Your instructions: Quote word for word the part of the items that opens with their first line and closes with the line containing "sting medical condition", both of these lines included.

Exercise materials:
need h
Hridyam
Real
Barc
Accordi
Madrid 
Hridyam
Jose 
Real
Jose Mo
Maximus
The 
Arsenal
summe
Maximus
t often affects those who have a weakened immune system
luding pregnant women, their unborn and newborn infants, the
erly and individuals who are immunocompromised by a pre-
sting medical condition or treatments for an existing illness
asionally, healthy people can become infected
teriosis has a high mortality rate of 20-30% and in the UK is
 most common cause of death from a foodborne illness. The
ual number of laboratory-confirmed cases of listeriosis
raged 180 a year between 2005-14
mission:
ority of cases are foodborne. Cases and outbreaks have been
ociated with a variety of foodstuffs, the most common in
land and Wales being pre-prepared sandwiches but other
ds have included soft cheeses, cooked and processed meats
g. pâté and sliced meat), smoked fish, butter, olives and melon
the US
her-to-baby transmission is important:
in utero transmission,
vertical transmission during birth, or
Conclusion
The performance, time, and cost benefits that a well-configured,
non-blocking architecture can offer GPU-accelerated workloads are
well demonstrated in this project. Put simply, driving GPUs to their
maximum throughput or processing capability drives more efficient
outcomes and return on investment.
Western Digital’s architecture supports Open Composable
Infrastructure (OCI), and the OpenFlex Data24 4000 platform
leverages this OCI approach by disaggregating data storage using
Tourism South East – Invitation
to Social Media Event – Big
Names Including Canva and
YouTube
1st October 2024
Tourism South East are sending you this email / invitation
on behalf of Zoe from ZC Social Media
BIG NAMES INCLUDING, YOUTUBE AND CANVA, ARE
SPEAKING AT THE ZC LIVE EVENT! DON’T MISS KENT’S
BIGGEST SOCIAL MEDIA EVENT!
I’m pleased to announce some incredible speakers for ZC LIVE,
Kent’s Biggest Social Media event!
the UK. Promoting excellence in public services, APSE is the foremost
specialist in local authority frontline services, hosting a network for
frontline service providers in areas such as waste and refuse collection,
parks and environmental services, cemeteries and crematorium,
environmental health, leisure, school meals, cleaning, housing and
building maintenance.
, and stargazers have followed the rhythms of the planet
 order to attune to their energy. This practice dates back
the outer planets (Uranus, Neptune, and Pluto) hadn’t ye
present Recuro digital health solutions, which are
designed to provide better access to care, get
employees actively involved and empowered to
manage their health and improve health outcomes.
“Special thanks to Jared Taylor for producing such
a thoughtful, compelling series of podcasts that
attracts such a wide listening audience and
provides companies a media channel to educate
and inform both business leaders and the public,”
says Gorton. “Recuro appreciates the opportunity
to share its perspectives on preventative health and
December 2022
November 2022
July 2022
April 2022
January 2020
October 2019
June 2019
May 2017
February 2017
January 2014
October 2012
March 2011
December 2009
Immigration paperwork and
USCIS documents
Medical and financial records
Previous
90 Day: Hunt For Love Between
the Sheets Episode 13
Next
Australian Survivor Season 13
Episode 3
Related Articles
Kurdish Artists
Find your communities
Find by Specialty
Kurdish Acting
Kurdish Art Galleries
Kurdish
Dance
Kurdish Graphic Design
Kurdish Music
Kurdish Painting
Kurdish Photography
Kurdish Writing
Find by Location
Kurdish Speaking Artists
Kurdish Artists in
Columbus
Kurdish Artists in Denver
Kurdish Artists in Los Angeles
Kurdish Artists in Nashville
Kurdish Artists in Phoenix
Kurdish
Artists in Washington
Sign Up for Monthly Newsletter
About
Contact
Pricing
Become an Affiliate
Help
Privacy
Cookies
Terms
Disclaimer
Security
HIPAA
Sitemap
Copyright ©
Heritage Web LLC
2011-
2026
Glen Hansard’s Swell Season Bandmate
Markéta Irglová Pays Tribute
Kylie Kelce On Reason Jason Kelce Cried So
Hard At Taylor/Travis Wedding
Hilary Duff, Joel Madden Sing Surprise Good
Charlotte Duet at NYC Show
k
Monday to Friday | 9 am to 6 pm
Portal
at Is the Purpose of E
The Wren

Task solution:
need h
Hridyam
Real
Barc
Accordi
Madrid 
Hridyam
Jose 
Real
Jose Mo
Maximus
The 
Arsenal
summe
Maximus
t often affects those who have a weakened immune system
luding pregnant women, their unborn and newborn infants, the
erly and individuals who are immunocompromised by a pre-
sting medical condition or treatments for an existing illness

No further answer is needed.